--- Source information Enclosed Below ---

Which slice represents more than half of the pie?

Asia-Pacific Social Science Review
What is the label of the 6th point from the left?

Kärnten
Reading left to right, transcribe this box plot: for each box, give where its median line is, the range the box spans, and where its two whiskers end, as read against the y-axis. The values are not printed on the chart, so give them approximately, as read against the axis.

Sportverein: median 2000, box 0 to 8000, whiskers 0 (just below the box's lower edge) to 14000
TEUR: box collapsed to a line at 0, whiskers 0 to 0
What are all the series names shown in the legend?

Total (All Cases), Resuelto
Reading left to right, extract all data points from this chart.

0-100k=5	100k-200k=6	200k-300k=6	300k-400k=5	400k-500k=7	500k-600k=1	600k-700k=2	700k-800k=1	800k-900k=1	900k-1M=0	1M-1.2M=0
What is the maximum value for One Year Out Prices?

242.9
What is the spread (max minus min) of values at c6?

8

--- End of Enclosed Source information ---
--- Source information Enclosed Below ---

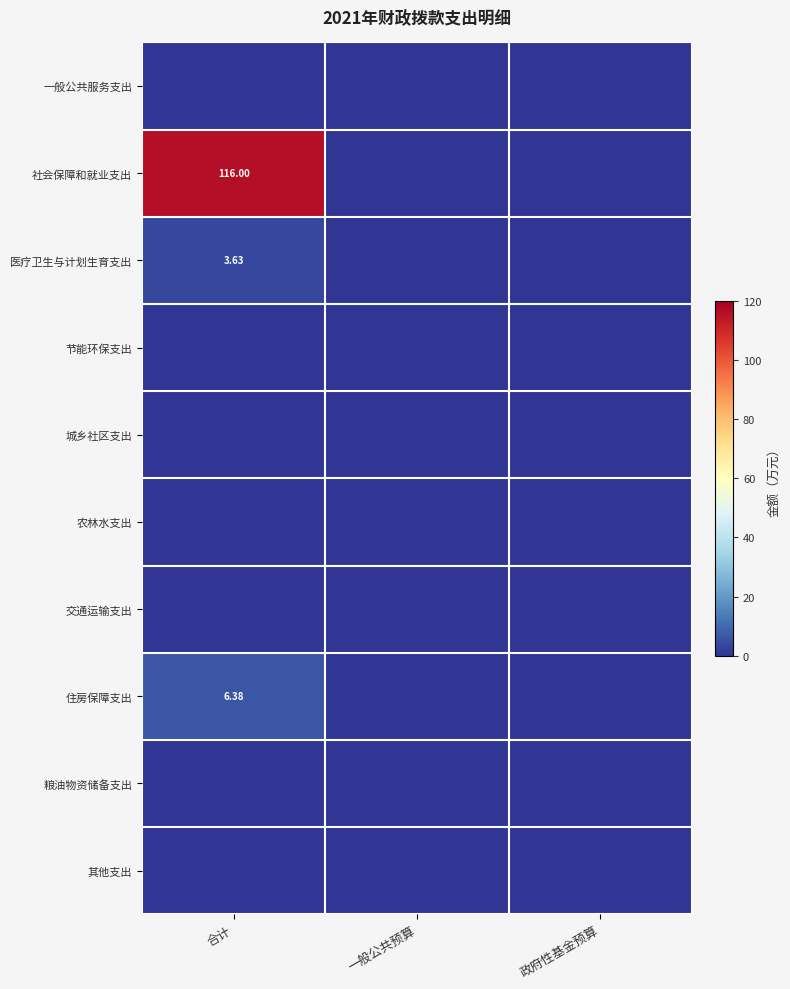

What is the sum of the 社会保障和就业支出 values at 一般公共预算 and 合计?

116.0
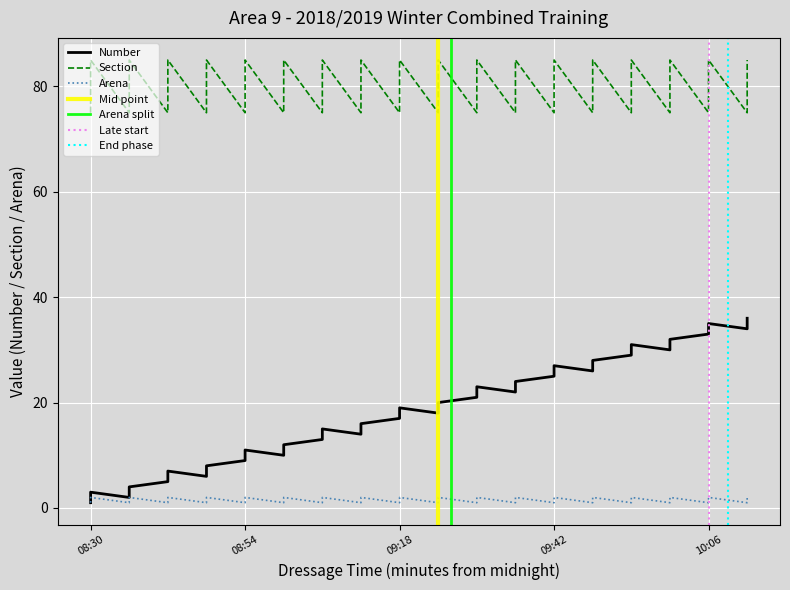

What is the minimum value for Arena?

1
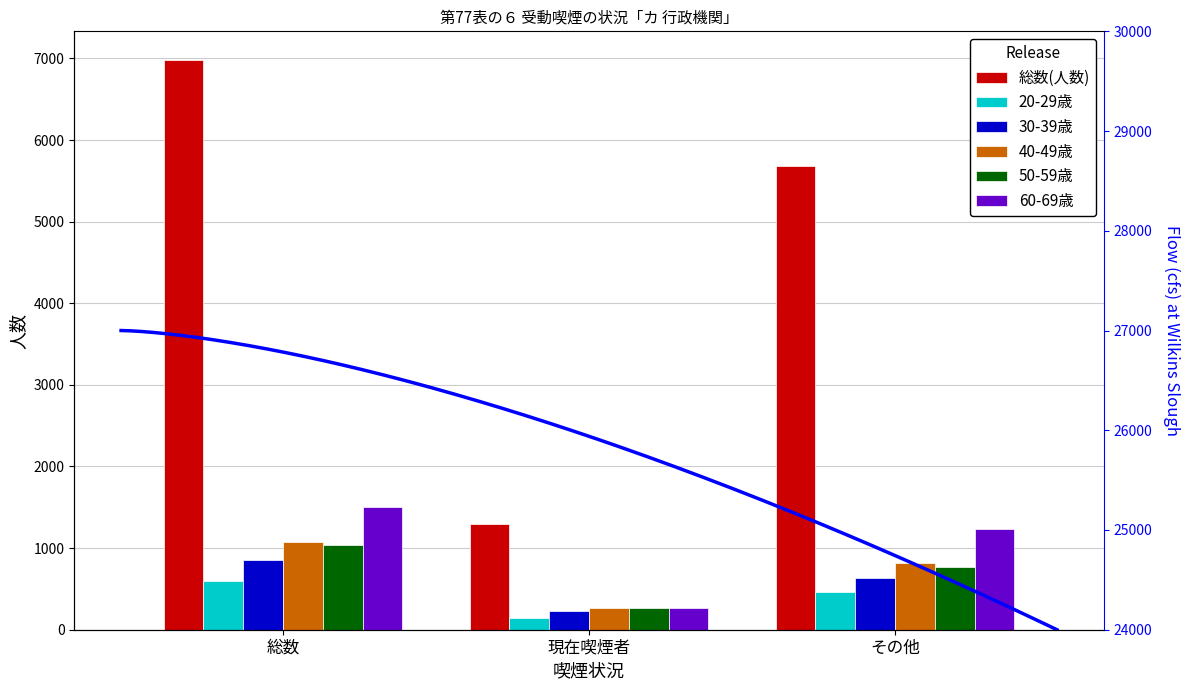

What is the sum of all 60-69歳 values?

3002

--- End of Enclosed Source information ---

**Work item:** Write out the lines above, starting at the line that contains "Sportverein: median 2000, box" and ending at the line that contains "Reading left to right, extract", keeping every character unchanged.

**Solved exercise:**
Sportverein: median 2000, box 0 to 8000, whiskers 0 (just below the box's lower edge) to 14000
TEUR: box collapsed to a line at 0, whiskers 0 to 0
What are all the series names shown in the legend?

Total (All Cases), Resuelto
Reading left to right, extract all data points from this chart.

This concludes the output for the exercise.